夜は遅い時間に帰宅したので、1人で晩ごはんを食べた。食欲もほとんどないが、今日は同居している母が食事をつくってくれたので、食べられる分だけできるだけ食べる。父も母もぐったりした私を見て心配していた。
本当はこんな姿を見せたくないし、心配をかけたくない。いままではいくらしんどくてもムリをして元気そうな言葉を発していたが、最近は家に帰ると素の姿が出てしまう。
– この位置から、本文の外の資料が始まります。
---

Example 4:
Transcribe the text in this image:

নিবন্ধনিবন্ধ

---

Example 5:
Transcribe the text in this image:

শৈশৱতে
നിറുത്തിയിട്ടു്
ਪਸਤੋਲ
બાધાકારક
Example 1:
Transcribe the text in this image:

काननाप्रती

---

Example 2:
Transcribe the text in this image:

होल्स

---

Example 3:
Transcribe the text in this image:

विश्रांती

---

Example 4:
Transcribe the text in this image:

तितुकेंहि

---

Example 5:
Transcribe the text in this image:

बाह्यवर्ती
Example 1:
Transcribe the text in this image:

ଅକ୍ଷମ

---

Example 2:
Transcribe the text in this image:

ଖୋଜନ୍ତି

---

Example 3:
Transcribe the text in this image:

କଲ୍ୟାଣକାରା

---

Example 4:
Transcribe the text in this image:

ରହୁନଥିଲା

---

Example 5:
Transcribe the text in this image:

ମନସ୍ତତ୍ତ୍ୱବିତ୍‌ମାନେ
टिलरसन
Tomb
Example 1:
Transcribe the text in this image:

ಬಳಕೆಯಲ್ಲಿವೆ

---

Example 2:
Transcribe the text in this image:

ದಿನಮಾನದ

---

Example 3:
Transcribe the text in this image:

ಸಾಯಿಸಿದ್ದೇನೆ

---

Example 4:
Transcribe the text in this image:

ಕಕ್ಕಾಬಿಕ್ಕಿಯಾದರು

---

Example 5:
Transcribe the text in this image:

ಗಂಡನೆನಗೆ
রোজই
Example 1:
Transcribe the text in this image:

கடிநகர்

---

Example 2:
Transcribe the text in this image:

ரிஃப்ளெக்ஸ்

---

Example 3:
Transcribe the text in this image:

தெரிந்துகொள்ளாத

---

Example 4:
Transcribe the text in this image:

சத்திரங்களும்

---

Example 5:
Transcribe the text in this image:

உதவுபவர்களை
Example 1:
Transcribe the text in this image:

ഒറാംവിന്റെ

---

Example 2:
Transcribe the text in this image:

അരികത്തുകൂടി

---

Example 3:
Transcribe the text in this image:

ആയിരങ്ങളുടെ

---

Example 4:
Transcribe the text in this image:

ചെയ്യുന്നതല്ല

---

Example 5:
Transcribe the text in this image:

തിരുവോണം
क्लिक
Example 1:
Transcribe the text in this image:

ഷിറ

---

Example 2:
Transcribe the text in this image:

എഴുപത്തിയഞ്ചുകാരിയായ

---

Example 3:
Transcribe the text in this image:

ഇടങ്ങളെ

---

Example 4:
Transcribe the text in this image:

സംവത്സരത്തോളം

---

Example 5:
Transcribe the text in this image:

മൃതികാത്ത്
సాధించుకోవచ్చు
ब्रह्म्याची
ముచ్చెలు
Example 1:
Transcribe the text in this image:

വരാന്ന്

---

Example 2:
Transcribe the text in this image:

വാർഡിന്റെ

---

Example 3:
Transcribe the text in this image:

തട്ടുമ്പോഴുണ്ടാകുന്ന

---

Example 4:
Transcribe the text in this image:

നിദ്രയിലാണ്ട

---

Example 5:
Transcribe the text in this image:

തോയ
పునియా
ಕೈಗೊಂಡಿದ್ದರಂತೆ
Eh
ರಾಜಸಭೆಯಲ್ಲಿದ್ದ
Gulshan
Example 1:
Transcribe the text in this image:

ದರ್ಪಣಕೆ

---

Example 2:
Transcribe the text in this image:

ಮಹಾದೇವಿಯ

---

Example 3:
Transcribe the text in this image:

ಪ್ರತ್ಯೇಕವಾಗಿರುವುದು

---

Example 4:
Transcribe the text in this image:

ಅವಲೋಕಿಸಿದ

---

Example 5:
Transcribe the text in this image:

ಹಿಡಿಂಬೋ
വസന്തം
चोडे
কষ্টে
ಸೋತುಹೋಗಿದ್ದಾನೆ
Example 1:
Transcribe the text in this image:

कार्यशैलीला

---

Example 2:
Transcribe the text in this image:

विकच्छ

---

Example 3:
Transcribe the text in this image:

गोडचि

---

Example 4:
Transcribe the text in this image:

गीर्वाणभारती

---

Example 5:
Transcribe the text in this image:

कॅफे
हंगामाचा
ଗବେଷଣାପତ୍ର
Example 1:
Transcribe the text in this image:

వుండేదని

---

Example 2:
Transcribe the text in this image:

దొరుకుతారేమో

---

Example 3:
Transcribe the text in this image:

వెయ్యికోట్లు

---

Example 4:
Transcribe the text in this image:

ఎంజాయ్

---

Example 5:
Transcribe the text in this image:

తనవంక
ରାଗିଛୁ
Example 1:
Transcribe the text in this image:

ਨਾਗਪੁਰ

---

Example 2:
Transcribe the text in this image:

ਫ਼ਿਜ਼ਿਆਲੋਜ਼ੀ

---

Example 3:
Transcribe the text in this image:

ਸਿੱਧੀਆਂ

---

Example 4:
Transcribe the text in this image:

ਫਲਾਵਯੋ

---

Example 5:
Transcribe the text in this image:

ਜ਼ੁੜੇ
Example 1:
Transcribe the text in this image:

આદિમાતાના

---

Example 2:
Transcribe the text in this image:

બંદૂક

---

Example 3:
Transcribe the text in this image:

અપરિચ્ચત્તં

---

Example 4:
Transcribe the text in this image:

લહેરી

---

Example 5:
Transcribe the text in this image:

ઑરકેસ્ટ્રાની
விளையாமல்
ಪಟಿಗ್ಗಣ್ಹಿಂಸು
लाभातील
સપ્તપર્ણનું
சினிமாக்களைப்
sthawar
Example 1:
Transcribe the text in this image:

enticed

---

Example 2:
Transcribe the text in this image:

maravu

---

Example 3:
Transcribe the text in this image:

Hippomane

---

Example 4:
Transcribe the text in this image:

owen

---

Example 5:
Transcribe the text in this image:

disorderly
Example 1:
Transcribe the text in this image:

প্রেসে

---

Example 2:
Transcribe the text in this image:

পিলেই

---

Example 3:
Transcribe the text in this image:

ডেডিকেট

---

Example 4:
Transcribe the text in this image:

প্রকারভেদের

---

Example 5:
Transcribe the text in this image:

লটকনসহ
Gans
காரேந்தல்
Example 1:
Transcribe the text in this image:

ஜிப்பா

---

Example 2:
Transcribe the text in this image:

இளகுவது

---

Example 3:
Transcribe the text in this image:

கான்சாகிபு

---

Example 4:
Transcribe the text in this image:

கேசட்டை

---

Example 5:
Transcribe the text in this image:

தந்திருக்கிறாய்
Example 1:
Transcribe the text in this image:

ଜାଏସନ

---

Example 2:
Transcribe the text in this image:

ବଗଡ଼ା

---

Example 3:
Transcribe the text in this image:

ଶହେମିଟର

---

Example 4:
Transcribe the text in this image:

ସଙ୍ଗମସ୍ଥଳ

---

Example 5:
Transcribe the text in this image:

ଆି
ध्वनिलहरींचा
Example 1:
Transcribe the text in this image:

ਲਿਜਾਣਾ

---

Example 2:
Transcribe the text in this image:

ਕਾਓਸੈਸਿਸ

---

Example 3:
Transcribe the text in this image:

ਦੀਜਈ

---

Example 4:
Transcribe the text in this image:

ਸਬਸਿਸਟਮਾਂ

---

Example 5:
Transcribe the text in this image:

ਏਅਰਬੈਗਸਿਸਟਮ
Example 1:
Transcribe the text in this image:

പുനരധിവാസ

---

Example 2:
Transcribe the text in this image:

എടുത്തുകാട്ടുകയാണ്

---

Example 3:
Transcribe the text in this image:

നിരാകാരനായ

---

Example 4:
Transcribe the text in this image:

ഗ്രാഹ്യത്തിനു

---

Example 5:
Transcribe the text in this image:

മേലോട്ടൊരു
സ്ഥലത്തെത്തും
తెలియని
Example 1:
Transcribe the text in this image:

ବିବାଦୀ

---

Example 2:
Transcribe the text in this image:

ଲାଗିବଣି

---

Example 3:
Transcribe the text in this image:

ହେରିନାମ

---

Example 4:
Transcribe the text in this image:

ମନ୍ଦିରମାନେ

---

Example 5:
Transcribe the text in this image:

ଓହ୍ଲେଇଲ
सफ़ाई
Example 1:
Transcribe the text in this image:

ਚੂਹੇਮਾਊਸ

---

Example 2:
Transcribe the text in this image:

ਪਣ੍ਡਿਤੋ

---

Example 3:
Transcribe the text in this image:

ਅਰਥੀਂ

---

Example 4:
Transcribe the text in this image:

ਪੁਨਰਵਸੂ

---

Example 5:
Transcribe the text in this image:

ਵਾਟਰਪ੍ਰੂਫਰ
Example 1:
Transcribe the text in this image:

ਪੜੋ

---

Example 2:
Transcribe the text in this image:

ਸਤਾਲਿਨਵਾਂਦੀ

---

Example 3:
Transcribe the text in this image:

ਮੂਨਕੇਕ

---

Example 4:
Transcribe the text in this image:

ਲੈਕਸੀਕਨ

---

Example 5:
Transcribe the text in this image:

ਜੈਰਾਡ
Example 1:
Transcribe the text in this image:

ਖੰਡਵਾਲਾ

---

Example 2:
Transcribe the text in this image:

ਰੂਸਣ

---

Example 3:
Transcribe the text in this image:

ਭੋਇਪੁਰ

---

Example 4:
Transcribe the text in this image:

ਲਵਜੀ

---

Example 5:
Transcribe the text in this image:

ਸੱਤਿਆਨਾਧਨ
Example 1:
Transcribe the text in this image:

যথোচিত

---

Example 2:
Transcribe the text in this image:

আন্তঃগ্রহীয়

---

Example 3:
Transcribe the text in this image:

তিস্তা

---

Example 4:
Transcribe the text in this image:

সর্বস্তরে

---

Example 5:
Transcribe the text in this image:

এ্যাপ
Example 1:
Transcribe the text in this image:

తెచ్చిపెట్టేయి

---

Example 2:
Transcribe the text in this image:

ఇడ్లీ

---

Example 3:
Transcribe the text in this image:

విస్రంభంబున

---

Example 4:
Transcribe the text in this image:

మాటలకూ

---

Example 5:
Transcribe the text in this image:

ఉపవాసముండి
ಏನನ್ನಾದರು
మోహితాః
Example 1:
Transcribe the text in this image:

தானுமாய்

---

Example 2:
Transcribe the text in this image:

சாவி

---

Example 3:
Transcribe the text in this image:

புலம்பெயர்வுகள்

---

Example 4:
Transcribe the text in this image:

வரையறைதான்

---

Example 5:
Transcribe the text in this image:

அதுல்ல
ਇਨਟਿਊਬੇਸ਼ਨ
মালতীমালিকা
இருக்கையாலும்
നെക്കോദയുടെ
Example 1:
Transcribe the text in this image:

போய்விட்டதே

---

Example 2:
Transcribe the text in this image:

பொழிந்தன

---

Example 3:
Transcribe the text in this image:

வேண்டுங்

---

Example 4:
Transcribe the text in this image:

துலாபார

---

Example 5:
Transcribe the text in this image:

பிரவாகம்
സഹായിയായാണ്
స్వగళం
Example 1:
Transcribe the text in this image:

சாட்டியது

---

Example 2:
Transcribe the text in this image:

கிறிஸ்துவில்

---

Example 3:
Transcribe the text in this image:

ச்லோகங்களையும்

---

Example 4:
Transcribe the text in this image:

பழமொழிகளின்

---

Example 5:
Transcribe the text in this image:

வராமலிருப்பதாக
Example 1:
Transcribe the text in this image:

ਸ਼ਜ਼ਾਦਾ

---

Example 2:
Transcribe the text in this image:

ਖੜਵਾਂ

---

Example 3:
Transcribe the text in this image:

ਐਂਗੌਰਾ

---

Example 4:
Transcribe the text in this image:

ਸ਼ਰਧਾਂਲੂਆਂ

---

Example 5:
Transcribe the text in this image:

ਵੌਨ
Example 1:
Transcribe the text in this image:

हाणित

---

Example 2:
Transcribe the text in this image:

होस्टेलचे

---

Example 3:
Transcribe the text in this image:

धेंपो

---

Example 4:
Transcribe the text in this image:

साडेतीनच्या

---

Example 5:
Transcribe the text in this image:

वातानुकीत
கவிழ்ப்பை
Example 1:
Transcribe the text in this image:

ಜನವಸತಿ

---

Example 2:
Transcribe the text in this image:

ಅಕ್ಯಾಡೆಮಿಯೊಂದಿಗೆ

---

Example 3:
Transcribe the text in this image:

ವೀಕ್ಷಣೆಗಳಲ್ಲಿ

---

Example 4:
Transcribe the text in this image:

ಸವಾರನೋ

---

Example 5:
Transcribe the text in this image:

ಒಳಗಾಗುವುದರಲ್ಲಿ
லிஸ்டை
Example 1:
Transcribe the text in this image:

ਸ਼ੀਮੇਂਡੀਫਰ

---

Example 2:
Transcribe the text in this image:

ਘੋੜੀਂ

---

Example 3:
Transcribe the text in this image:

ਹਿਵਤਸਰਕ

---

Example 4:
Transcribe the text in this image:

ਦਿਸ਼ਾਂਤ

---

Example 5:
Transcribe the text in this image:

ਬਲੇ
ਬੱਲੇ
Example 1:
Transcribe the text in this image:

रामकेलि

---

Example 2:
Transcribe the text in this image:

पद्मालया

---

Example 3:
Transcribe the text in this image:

明日からのお休みは人混みを避けてゆっくり過ごし、子どもたちとおいしいごはんでも食べに行けたらと思う。
8月14日(金)
帯状疱疹が出た。これで5回目。6月は症状がひどくて1週間入院した。お医者さんにまた入院をすすめられたが、今日は息子が仕事先の寮から帰省していて、娘もバイトがお休み。一緒に居たい。痛みが強くなったら即入院! と約束して自宅へ戻る。
夜、息子が「僕がお金を出すから晩ごはんを食べに行こう」と誘ってくれる。仕事をしてから初めて稼いだお金で奢ってくれた。レジで自分のお財布から支払いをしている姿を見て、社会人になったんだなぁと嬉しくなる。
この子が2歳のときに暴力をふるう元夫と離婚して16年。お金の心配をしない日はなかったが、子どものためなら力をふり絞れた。あっという間だったなとも思う。